Segment Start: Input

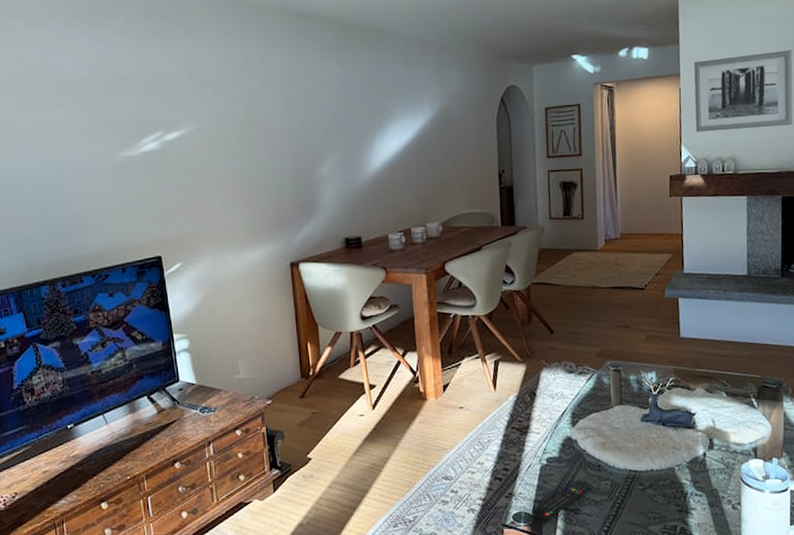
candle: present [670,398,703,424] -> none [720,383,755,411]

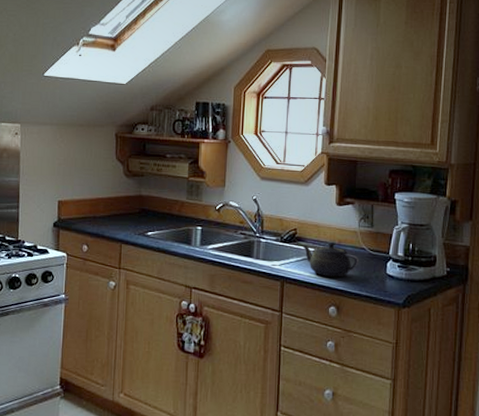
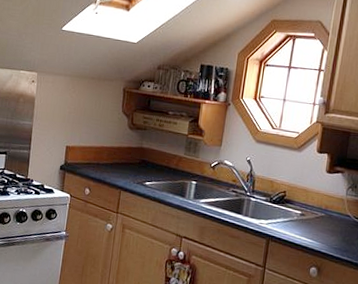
teapot: present [302,243,359,278] -> none [289,206,344,241]

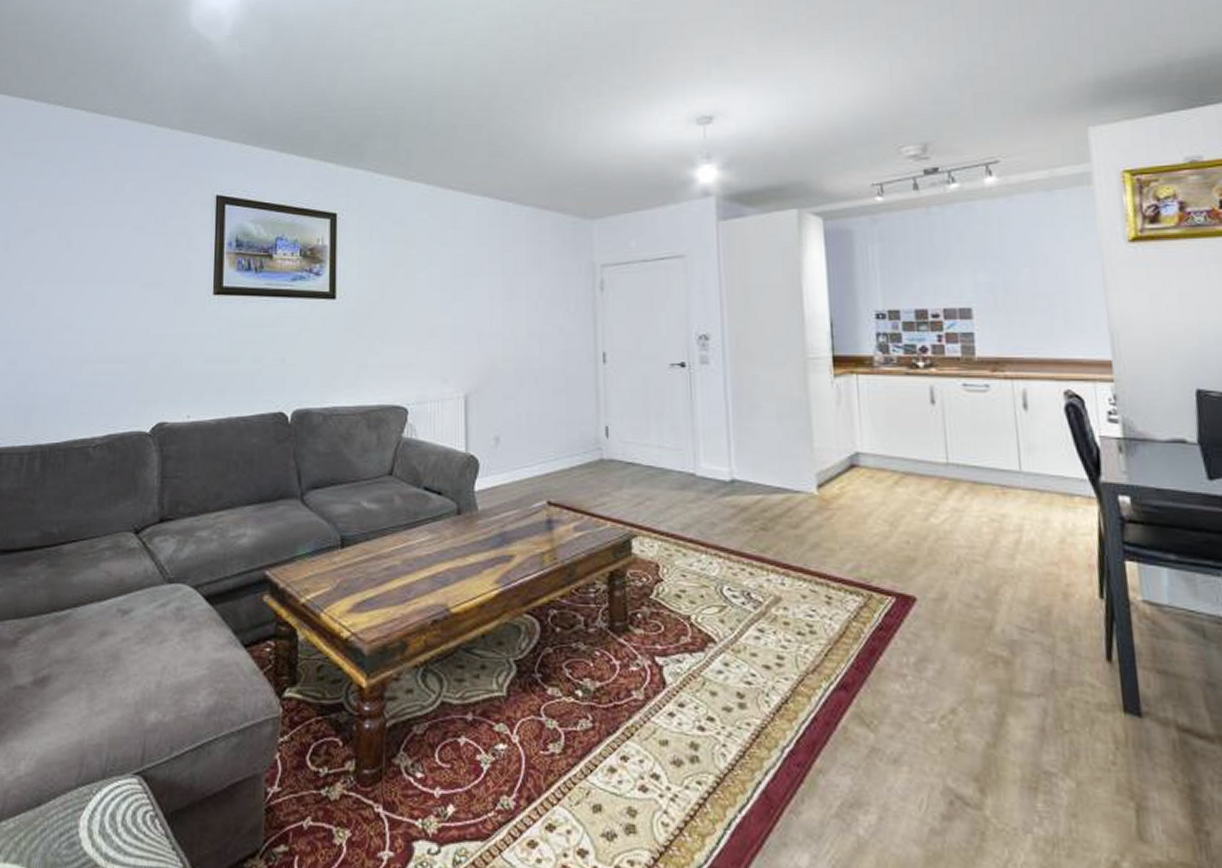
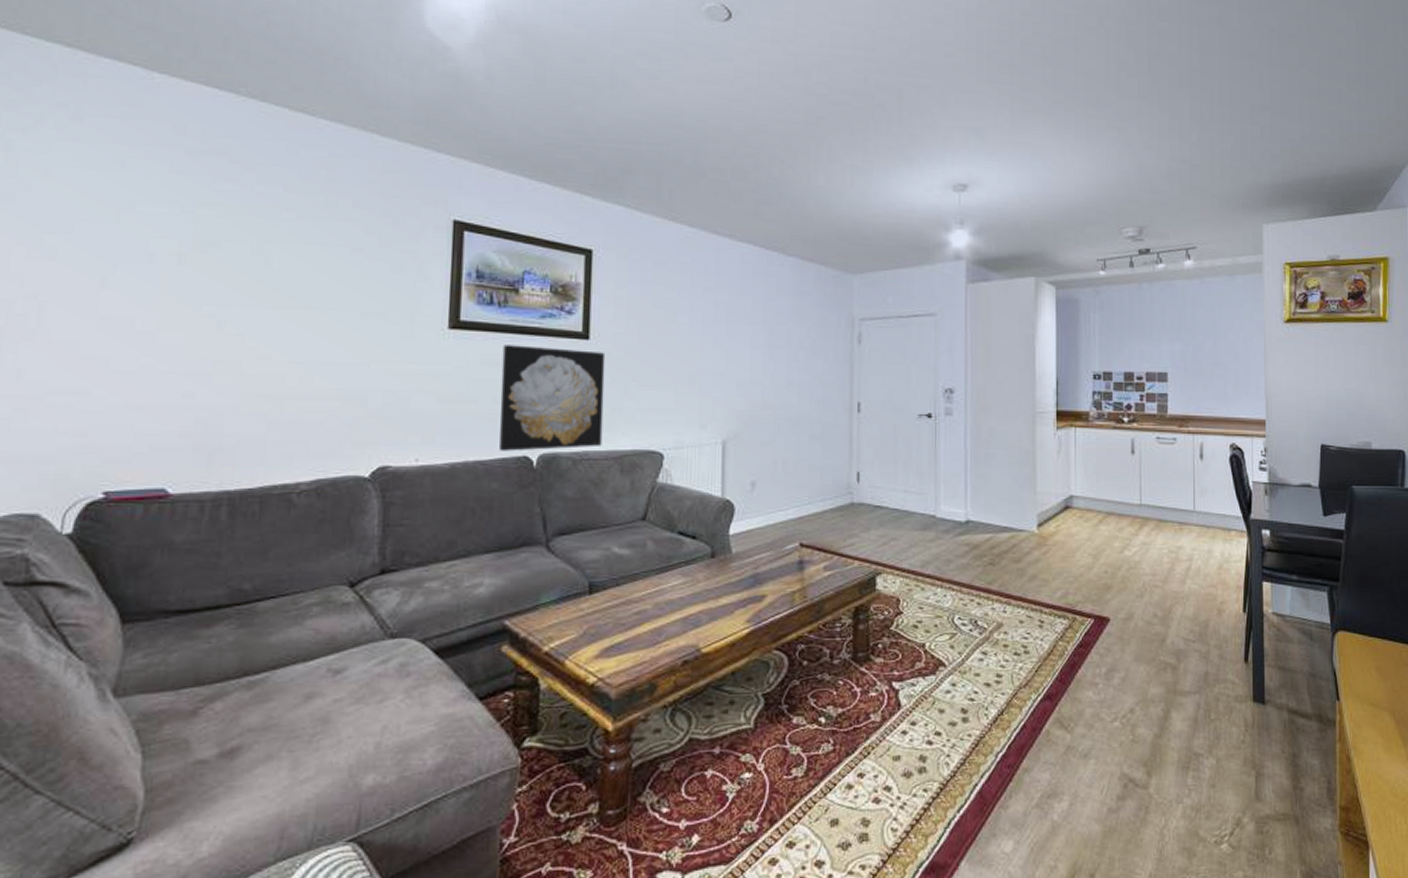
wall art: none [257,307,351,408] -> present [499,345,606,451]

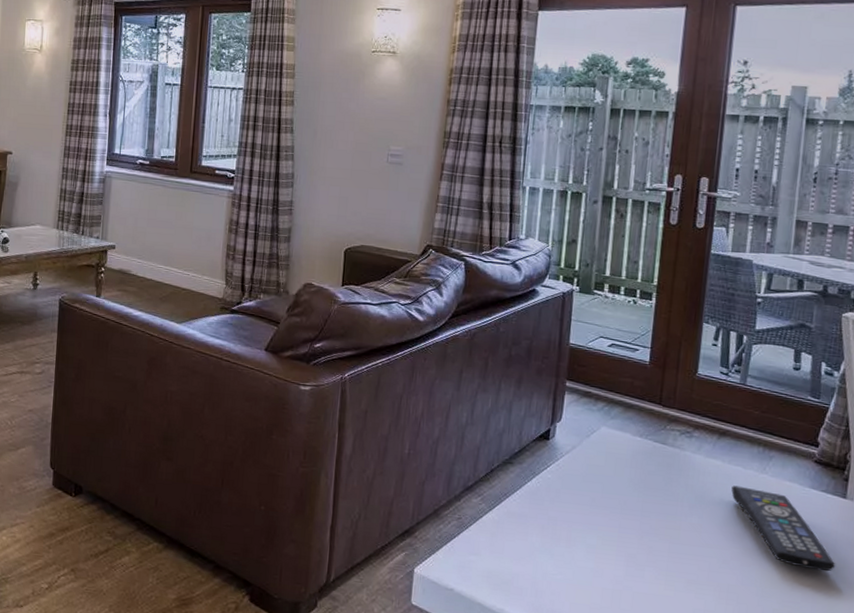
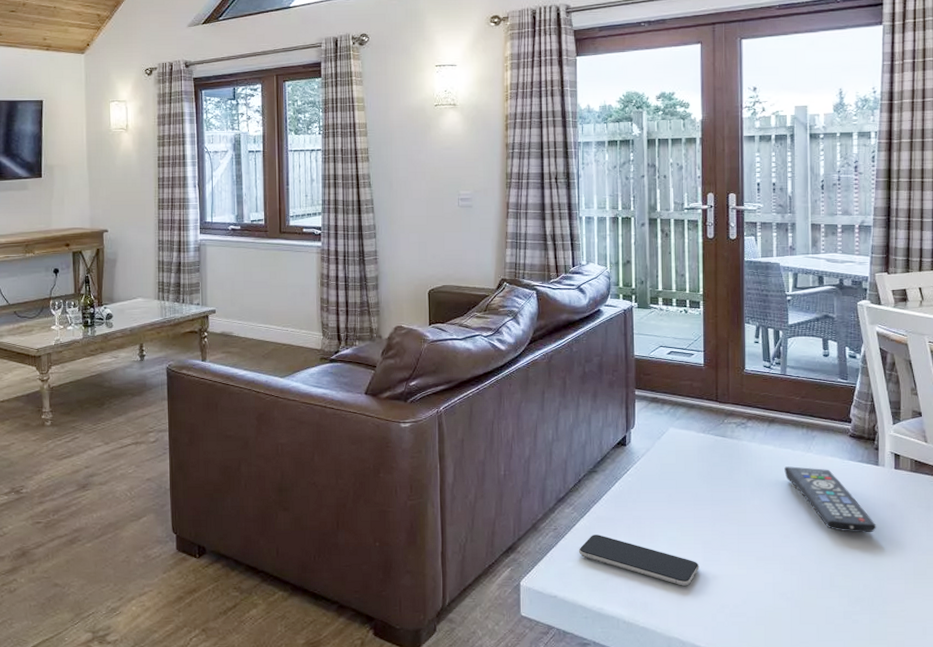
smartphone: none [483,530,620,599] -> present [579,535,699,586]

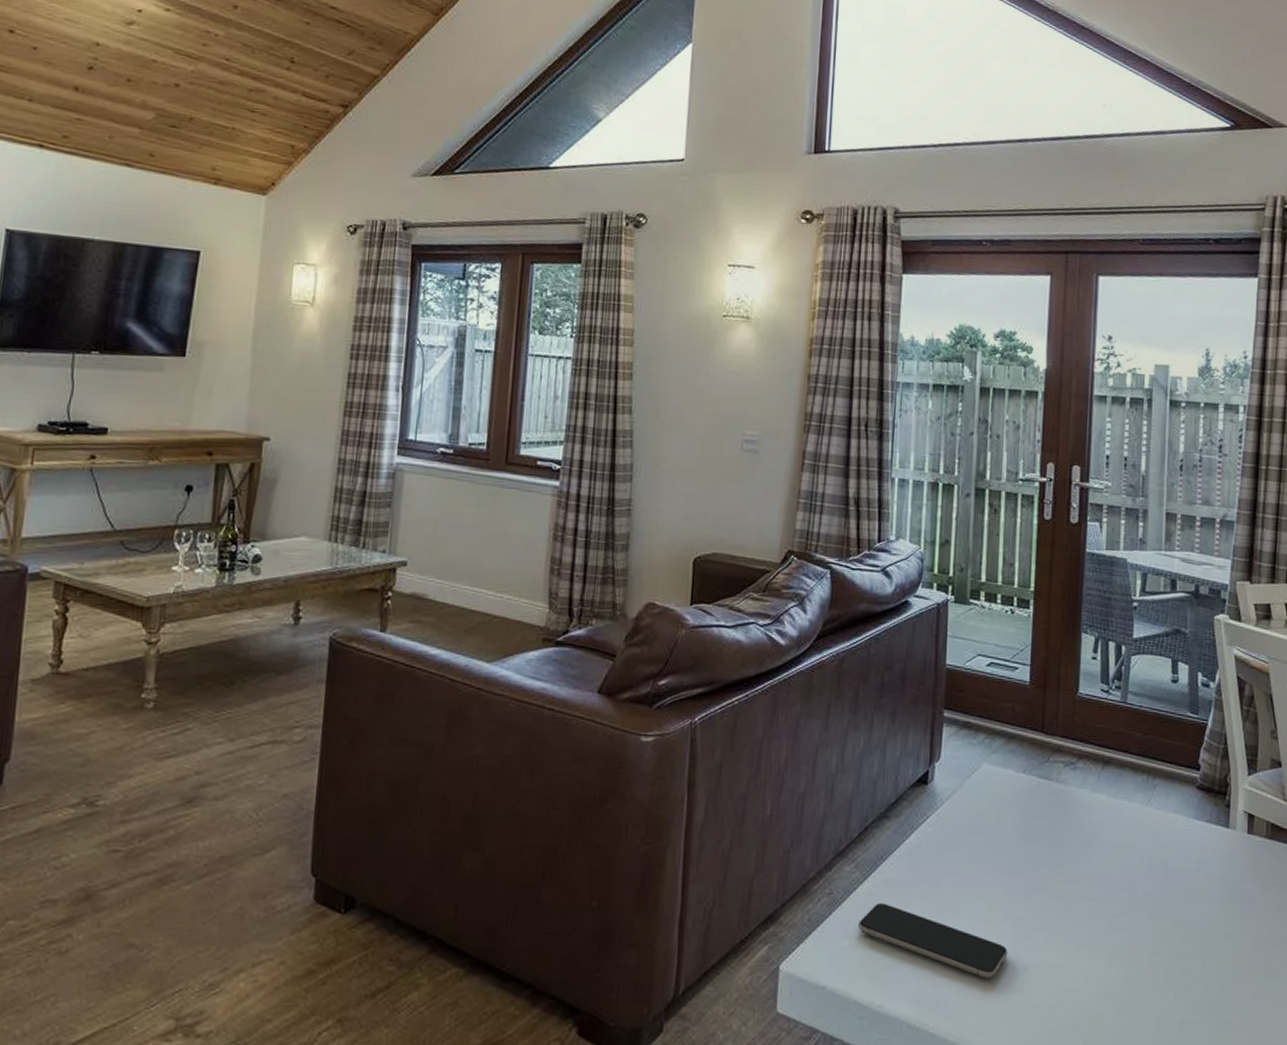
remote control: present [784,466,877,533] -> none [1118,823,1224,916]

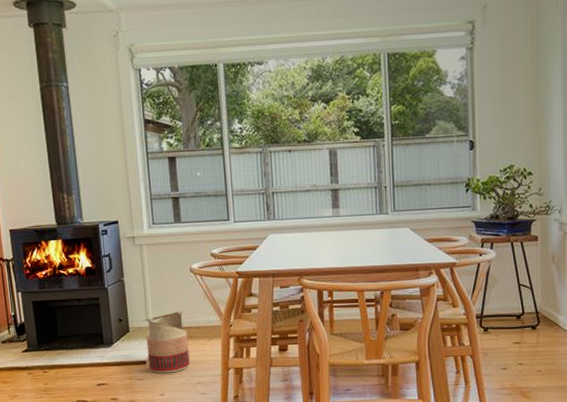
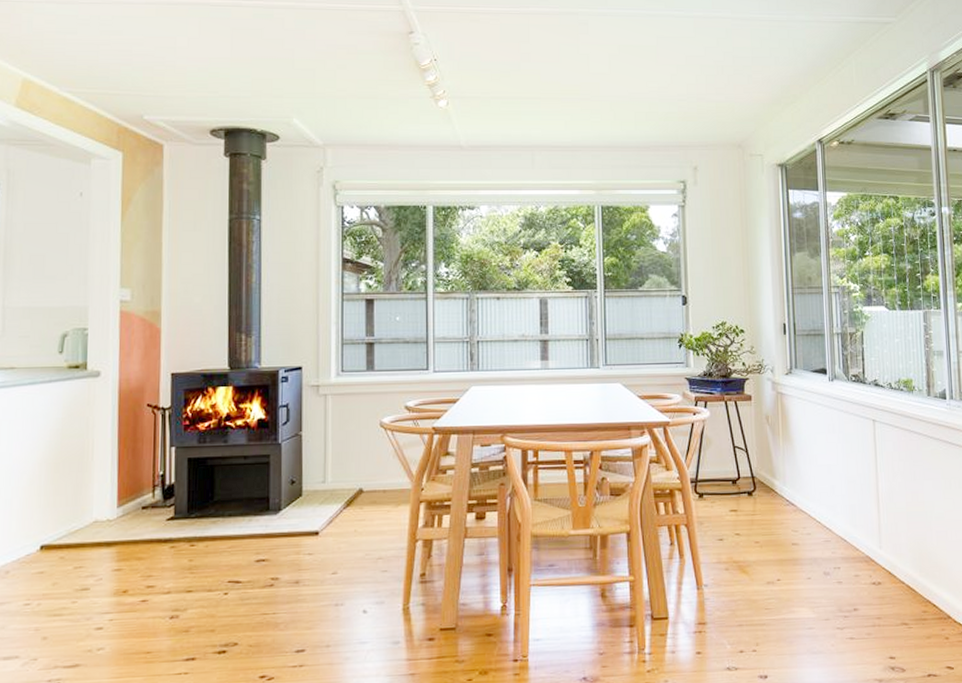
basket: present [146,311,190,374] -> none [321,471,371,547]

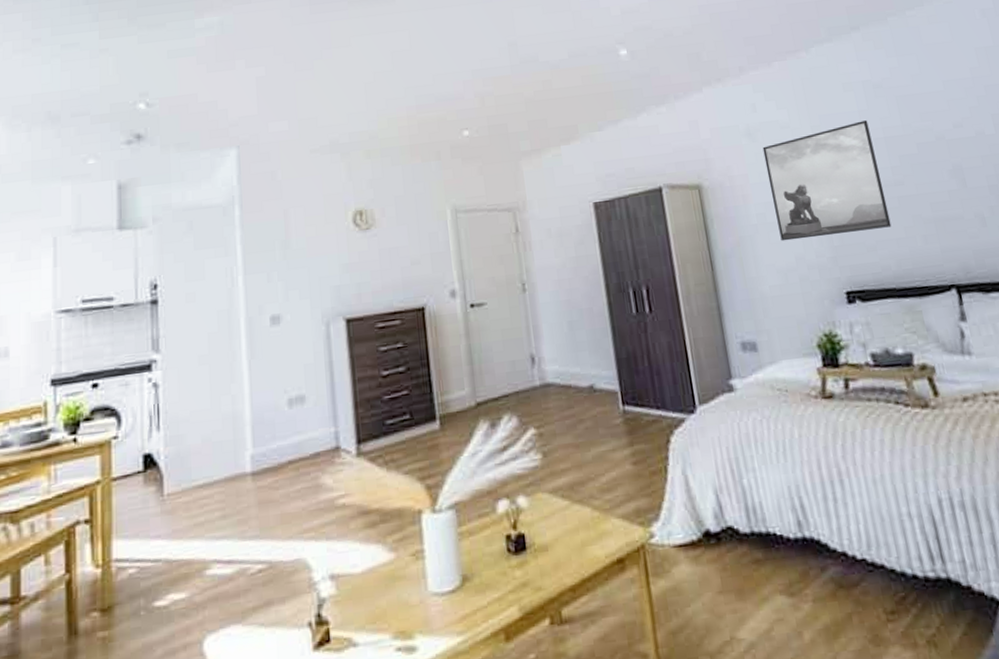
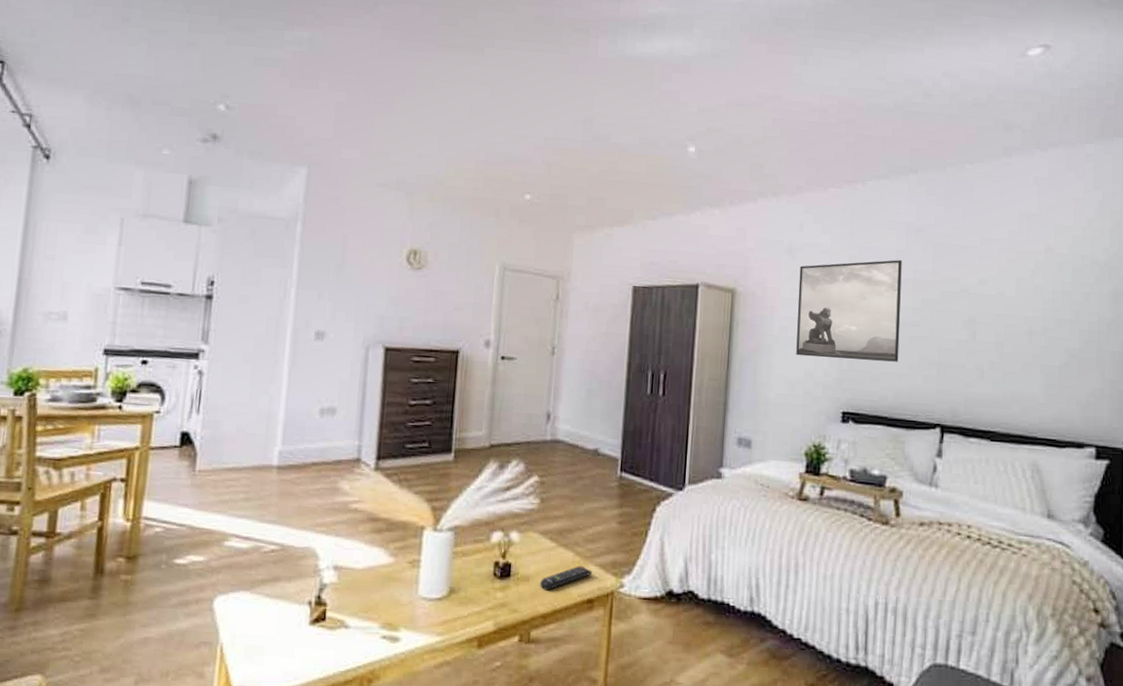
remote control: none [560,521,616,558] -> present [540,565,593,591]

Segment End: Input

Your instructions
For each line in the entries that holds "remote", return that line.

Solution to the problem
remote control: present [784,466,877,533] -> none [1118,823,1224,916]
remote control: none [560,521,616,558] -> present [540,565,593,591]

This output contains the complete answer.